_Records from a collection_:
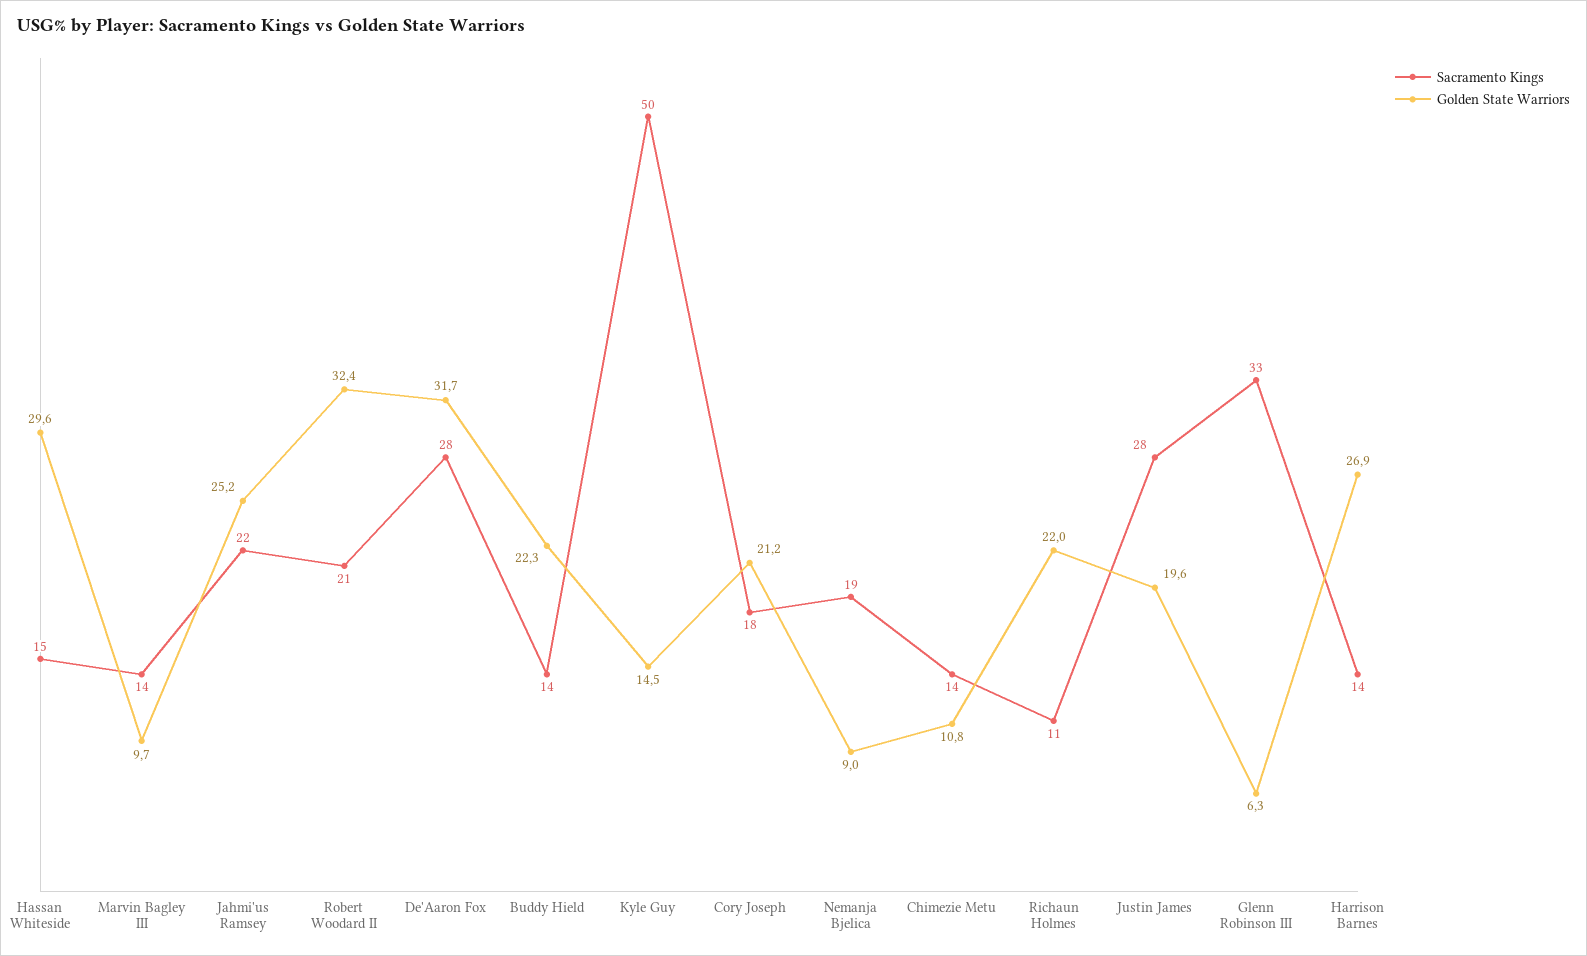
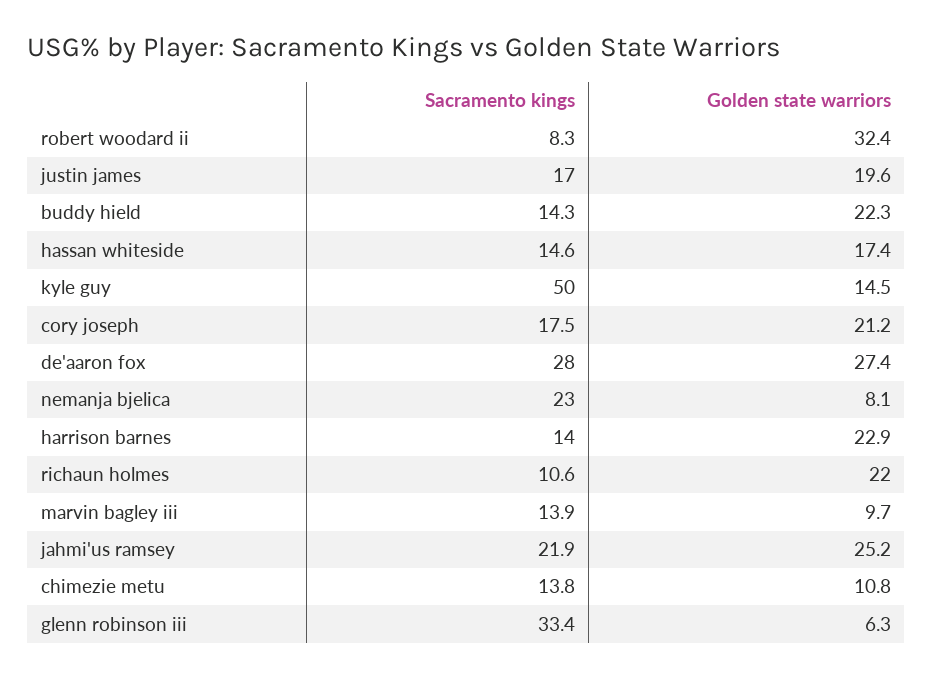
  {
    "Sacramento Kings": {
      "Hassan Whiteside": 14.6,
      "Marvin Bagley III": 13.9,
      "Jahmi'us Ramsey": 21.9,
-     "Robert Woodard II": 21,
+     "Robert Woodard II": 8.3,
      "De'Aaron Fox": 28,
      "Buddy Hield": 14.3,
      "Kyle Guy": 50,
      "Cory Joseph": 17.5,
-     "Nemanja Bjelica": 19,
+     "Nemanja Bjelica": 23,
      "Chimezie Metu": 13.8,
      "Richaun Holmes": 10.6,
-     "Justin James": 28,
+     "Justin James": 17,
      "Glenn Robinson III": 33.4,
      "Harrison Barnes": 14
    },
    "Golden State Warriors": {
-     "Hassan Whiteside": 29.6,
+     "Hassan Whiteside": 17.4,
      "Marvin Bagley III": 9.7,
      "Jahmi'us Ramsey": 25.2,
      "Robert Woodard II": 32.4,
-     "De'Aaron Fox": 31.7,
+     "De'Aaron Fox": 27.4,
      "Buddy Hield": 22.3,
      "Kyle Guy": 14.5,
      "Cory Joseph": 21.2,
-     "Nemanja Bjelica": 9,
+     "Nemanja Bjelica": 8.1,
      "Chimezie Metu": 10.8,
      "Richaun Holmes": 22,
      "Justin James": 19.6,
      "Glenn Robinson III": 6.3,
-     "Harrison Barnes": 26.9
+     "Harrison Barnes": 22.9
    }
  }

_Brief_:
Every entry above should be returned exactly, with no images included.

_Exercise response_:
  {
    "Sacramento Kings": {
      "Hassan Whiteside": 14.6,
      "Marvin Bagley III": 13.9,
      "Jahmi'us Ramsey": 21.9,
-     "Robert Woodard II": 21,
+     "Robert Woodard II": 8.3,
      "De'Aaron Fox": 28,
      "Buddy Hield": 14.3,
      "Kyle Guy": 50,
      "Cory Joseph": 17.5,
-     "Nemanja Bjelica": 19,
+     "Nemanja Bjelica": 23,
      "Chimezie Metu": 13.8,
      "Richaun Holmes": 10.6,
-     "Justin James": 28,
+     "Justin James": 17,
      "Glenn Robinson III": 33.4,
      "Harrison Barnes": 14
    },
    "Golden State Warriors": {
-     "Hassan Whiteside": 29.6,
+     "Hassan Whiteside": 17.4,
      "Marvin Bagley III": 9.7,
      "Jahmi'us Ramsey": 25.2,
      "Robert Woodard II": 32.4,
-     "De'Aaron Fox": 31.7,
+     "De'Aaron Fox": 27.4,
      "Buddy Hield": 22.3,
      "Kyle Guy": 14.5,
      "Cory Joseph": 21.2,
-     "Nemanja Bjelica": 9,
+     "Nemanja Bjelica": 8.1,
      "Chimezie Metu": 10.8,
      "Richaun Holmes": 22,
      "Justin James": 19.6,
      "Glenn Robinson III": 6.3,
-     "Harrison Barnes": 26.9
+     "Harrison Barnes": 22.9
    }
  }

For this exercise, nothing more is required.